With temps approaching 90 degrees, and the humidity off the charts, Robbie Keane whined that "Everyone was affected by the heat", and that "no player wants to play in that humidity."
While I agree with Robbie that playing footy in the heat is difficult, it is one of the competitive advantages certain teams have over the other.
It benefited the Fire yesterday, taking the pace of play out of the visiting team, allowing the struggling club to gain a point against the star studded Galaxy.
Sitting with Section 8 in the blazing sun, I knew how hot it was as well. It was impressive the tempo at which the Fire played, with some great runs by Quincy Amarikwa and a few near goals for the men in red. But the heat in the end did sap the home team, and allow for American Legend, Landon Donovan to equalize in the 74th minute.
It is a shame that whoever makes the scheduling decisions for MLS pens in these mid day games in the Summer heat. I cringe every time I see Houston or Dallas playing in the hot midday sun. Not only does it slow the game down, it also affects the fans. Who wants to sitt in the blazing sun? Especially at a stadium like Toyota Park, where only the toughest and most loyal of fans, Section 8 Chicago, would brave that seating without a roof for coverage overhead.

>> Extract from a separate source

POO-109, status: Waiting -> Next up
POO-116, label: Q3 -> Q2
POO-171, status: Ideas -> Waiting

Keane's meteorological observation comes at an interesting time in the Soccer schedule as we approach the Brazilian World Cup.

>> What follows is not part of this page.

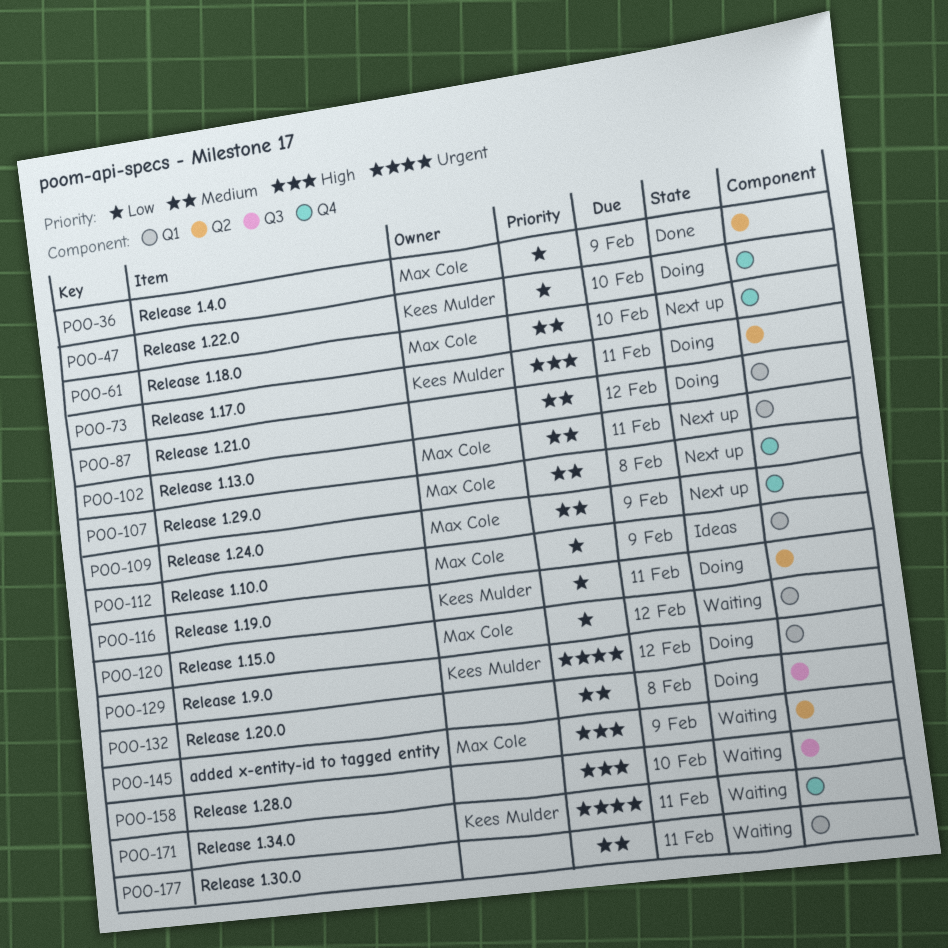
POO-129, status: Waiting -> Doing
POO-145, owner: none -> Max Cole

Odds say that it would be difficult for USA to replicate their miraculous victory over Portugal in 2002 again, but because of the Amazon Jungle heat in Manaus, USA's Summer Footballers will have a competitive advantage over Portugal when they meet on June 22nd. American Soccer players have to play in the summer heat, while the rest of the world plays the Beautiful Game in the Fall and Winter months.
Hopefully Keane's suggestion will someday be heeded in MLS, but for now, as the old adage goes, "if you can't handle the heat, stay out of the kitchen".
Despite the heat, I must say, Keane looked great out there. I can only imagine what the scoreline would have looked like without the heat.